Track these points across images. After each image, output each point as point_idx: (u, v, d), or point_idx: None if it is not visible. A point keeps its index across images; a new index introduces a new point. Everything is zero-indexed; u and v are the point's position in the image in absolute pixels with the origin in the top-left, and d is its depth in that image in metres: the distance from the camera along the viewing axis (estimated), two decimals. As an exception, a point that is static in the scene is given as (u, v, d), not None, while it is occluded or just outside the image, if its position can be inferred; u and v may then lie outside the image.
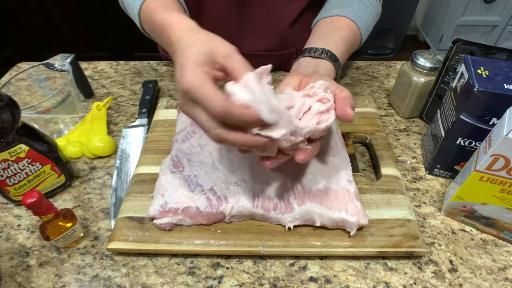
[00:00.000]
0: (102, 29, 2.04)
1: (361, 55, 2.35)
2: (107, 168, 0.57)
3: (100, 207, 0.52)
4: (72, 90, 0.60)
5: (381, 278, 0.43)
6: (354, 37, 0.57)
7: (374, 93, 0.71)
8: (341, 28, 0.56)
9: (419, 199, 0.52)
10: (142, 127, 0.63)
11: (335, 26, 0.56)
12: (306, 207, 0.44)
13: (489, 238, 0.47)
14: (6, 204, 0.52)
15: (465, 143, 0.48)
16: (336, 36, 0.54)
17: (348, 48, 0.55)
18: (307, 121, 0.37)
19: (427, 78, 0.58)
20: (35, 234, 0.48)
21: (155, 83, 0.72)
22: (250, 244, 0.44)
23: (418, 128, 0.63)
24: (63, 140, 0.60)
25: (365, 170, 0.56)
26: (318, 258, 0.45)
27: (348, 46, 0.55)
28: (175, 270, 0.44)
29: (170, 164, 0.50)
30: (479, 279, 0.43)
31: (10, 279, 0.43)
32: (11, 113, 0.43)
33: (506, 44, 2.21)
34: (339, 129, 0.56)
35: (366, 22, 0.59)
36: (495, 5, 2.05)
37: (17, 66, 0.79)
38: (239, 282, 0.42)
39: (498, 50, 0.52)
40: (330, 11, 0.58)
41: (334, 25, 0.56)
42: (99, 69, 0.80)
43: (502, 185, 0.41)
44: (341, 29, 0.56)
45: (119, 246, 0.44)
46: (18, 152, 0.46)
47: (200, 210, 0.45)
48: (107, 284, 0.43)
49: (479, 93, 0.42)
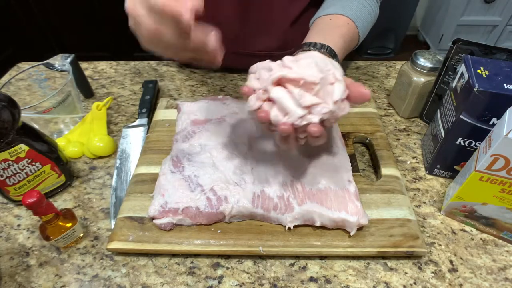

▶ Exercise aim:
From the listing above, print every entry precisely and drop the pictures.

▶ Problem solution:
Track these points across images. After each image, output each point as point_idx: (u, v, d), or point_idx: None if it is not visible. A point keeps its index across images; a new index introduces a new point. Everything is zero-indexed; u and v are the point's position in the image in absolute pixels with the origin in the top-left, and d is its depth in that image in metres: the distance from the camera along the viewing axis (estimated), two decimals. As an exception, a point that is static in the scene is given as (u, v, d), not None, while it is occluded or just outside the image, if its position can be inferred; u and v may then lie outside the image.
[00:00.000]
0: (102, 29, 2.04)
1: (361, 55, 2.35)
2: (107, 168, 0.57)
3: (100, 207, 0.52)
4: (72, 90, 0.60)
5: (381, 278, 0.43)
6: (354, 37, 0.57)
7: (374, 93, 0.71)
8: (341, 28, 0.56)
9: (419, 199, 0.52)
10: (142, 127, 0.63)
11: (335, 26, 0.56)
12: (306, 207, 0.44)
13: (489, 238, 0.47)
14: (6, 204, 0.52)
15: (465, 143, 0.48)
16: (336, 36, 0.54)
17: (348, 48, 0.55)
18: (307, 121, 0.37)
19: (427, 78, 0.58)
20: (35, 234, 0.48)
21: (155, 83, 0.72)
22: (250, 244, 0.44)
23: (418, 128, 0.63)
24: (63, 140, 0.60)
25: (365, 170, 0.56)
26: (318, 258, 0.45)
27: (348, 46, 0.55)
28: (175, 270, 0.44)
29: (170, 164, 0.50)
30: (479, 279, 0.43)
31: (10, 279, 0.43)
32: (11, 113, 0.43)
33: (506, 44, 2.21)
34: (339, 129, 0.56)
35: (366, 22, 0.59)
36: (495, 5, 2.05)
37: (17, 66, 0.79)
38: (239, 282, 0.42)
39: (498, 50, 0.52)
40: (330, 11, 0.58)
41: (334, 25, 0.56)
42: (99, 69, 0.80)
43: (502, 185, 0.41)
44: (341, 29, 0.56)
45: (119, 246, 0.44)
46: (18, 152, 0.46)
47: (200, 210, 0.45)
48: (107, 284, 0.43)
49: (479, 93, 0.42)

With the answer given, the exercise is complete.